A memorandum of understanding (MOU) signed this week by Premier Christy Clark and State of Alaska Governor Bill Walker strengthens cross-border partnerships between British Columbia and Alaska in many areas of common interest including mining and transboundary water.
However, many groups on both sides of the border are concerned that the agreement does not go far enough towards protecting salmon and watersheds from another mining disaster like the Imperial Metals Mount Polley breach.
“British Columbia and Alaska share a lot of common interests that transcend borders, and a long history of working together,” said British Columbia Premier Christy Clark. “This MOU provides for more collaboration and cooperation to ensure the protection, conservation and enhancement of our shared environment—and a better future for people on both sides of our border,” she said.
“Since day one, the fishing industry has called on the state and congress to secure legally binding agreements between the U.S. and Canada with substantial habitat protection and mitigation requirements to ensure the state’s interests are protected” said Dale Kelley, Executive Director of the Alaska Trollers Association. “Alaska has instead signed non-binding agreements with British Columbia that offer no visible means of holding Canada, or the mining companies, accountable,” he said.

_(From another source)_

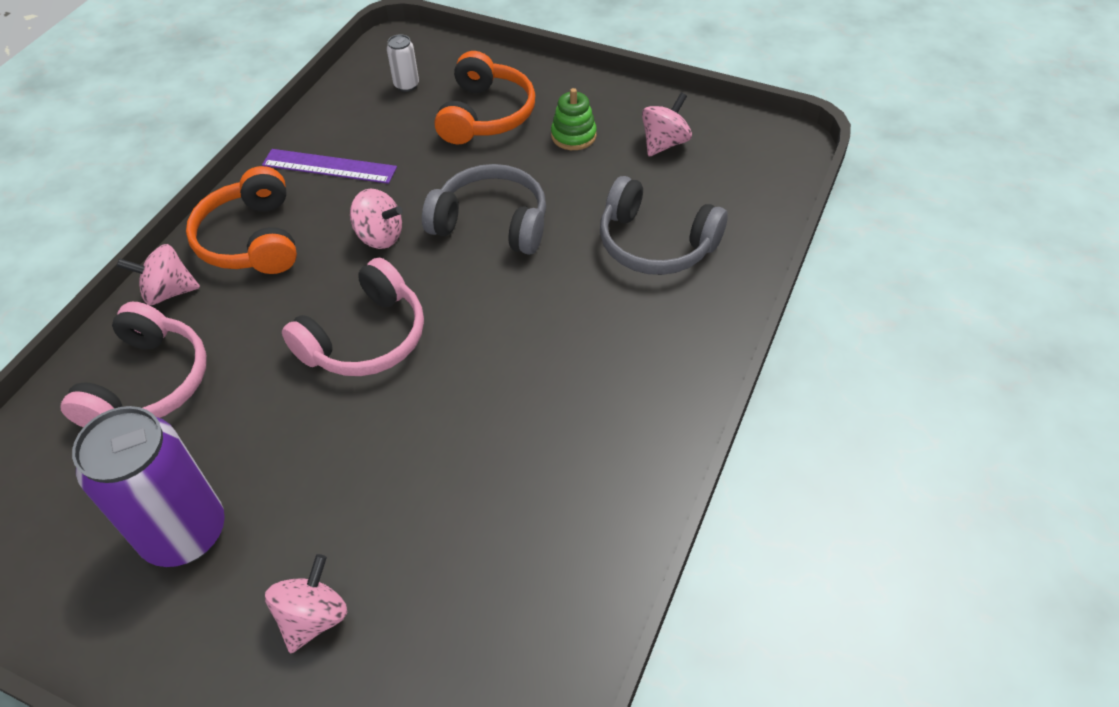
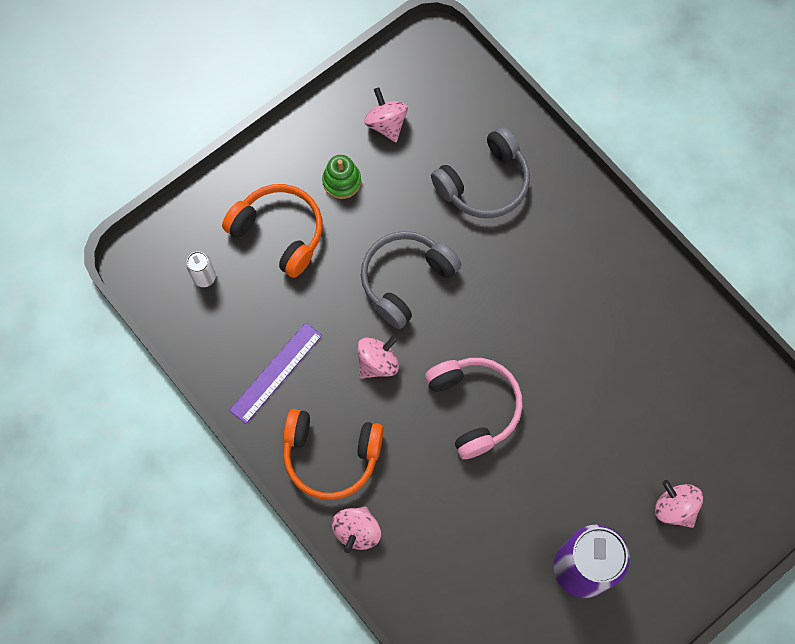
camera: 65 degrees left, 20 degrees up
(149, 383) = (443, 564): pink headphones -> none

The Alaska Trollers Association, which represents Alaska’s commercial salmon fishers, said they would like to see a clause that would trigger the involvement of the International Joint Commission to address their concerns.

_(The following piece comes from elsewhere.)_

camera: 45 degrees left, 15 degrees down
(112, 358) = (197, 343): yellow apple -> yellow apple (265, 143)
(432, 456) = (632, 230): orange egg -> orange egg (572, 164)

The MOU recognizes and formalizes the mutual commitment of Alaska and British Columbia to protect and enhance the shared environment, including transboundary rivers, watersheds and fisheries. It formalizes a commitment to establish a bilateral working group to develop and implement a joint water quality monitoring program for trans-boundary waters and ensure this data is made publicly available and reinforces the existing emergency management mutual aid response agreement between both jurisdictions.